Advising on regulatory framework and oil investment matters, Centurion Law Group CEO and AEC Executive Chairman NJ Ayuk, said the natural resources story in Africa doesn’t always have to be the same. “South Africa has a great opportunity to get it right and make oil-and-gas work for everyone. Gas monetisation is key to development and job creation. Policy makers have a huge role to play and a lot of good deals will be done for local companies. We hope field development plans will not be delayed and a quick offering of more oil blocks to explorers like ExxonMobil, Eni and others to drill will be good for the industry and the country.” He further called for more industry collaboration on key issues pertaining to Nigeria’s oil and gas industry. He also recommended investing massively in energy infrastructure and building a robust petrochemical industry whilst ensuring that energy security is placed as a high priority agenda by both the Nigerian government and the country’s oil industry. This notably involves the signing of the Petroleum Industry Bill.

“The Chamber continues to be bullish about the potential of Nigeria and the investment opportunities for energy industry players here,” declared NJ Ayuk. “Many young Nigerians look at the energy industry for training, empowerment, innovation, and not just any job but good jobs. The oil industry is going to continue being the largest investor in the country and recognizes its responsibility to work with all Nigerians to ensure that the resources benefit every Nigerian and the dignity of work becomes real.

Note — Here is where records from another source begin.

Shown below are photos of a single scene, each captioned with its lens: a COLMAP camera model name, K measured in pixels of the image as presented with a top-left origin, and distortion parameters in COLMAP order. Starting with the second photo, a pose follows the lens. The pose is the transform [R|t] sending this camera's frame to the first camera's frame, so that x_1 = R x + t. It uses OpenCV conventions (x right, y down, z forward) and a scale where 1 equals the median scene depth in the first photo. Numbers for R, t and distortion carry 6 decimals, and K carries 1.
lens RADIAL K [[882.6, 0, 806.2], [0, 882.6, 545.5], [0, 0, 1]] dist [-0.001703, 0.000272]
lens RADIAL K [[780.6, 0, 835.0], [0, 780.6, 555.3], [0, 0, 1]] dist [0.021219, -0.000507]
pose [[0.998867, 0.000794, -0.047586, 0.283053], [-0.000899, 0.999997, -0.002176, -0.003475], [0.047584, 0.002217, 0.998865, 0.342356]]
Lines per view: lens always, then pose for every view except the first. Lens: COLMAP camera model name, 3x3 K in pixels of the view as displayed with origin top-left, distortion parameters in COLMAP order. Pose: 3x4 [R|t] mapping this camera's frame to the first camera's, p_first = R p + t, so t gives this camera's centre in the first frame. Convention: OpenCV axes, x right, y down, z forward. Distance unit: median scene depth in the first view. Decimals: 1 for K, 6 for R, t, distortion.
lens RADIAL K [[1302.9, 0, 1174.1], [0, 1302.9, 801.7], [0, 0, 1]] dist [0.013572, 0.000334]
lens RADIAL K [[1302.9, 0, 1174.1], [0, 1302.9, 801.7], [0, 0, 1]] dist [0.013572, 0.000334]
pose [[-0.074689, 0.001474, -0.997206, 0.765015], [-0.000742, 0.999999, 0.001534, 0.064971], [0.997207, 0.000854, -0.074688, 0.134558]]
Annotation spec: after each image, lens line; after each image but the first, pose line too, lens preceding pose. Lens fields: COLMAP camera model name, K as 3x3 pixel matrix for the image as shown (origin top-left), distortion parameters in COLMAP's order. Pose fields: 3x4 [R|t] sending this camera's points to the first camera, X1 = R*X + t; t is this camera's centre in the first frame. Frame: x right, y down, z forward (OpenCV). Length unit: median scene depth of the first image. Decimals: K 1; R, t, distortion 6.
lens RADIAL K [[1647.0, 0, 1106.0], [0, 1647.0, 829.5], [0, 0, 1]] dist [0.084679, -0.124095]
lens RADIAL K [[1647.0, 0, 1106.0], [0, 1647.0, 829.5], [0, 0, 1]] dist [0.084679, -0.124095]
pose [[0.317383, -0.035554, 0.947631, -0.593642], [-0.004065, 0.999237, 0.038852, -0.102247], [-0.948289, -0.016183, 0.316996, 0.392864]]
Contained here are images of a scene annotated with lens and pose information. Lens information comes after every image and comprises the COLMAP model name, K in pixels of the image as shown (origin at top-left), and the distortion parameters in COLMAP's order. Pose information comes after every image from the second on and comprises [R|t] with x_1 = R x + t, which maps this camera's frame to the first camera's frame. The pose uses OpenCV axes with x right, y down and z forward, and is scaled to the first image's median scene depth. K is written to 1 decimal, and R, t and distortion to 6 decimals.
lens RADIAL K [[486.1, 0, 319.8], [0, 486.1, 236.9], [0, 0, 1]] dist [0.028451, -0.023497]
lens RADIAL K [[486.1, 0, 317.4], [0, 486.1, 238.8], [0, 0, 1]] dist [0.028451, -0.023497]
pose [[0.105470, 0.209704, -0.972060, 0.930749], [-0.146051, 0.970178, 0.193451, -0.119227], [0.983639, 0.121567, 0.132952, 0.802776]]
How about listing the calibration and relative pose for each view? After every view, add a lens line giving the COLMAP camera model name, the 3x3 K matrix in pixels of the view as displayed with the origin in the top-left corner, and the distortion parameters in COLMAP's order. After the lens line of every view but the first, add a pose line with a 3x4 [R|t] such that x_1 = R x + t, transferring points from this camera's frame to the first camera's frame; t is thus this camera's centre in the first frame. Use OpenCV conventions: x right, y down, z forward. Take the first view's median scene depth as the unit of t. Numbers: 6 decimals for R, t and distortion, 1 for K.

Passing pro-growth legislation that incentivizes growth and provides confidence to all investors is important,”

“At the African Energy Chamber we are seeing a great number of Nigerian companies seeking to expand across Africa, including Senegal, Ghana, Equatorial Guinea, Gabon, Congo and South Sudan,” added NJ Ayuk. “We need to encourage African companies to take the lead in the development of the continent’s oil & gas industry.”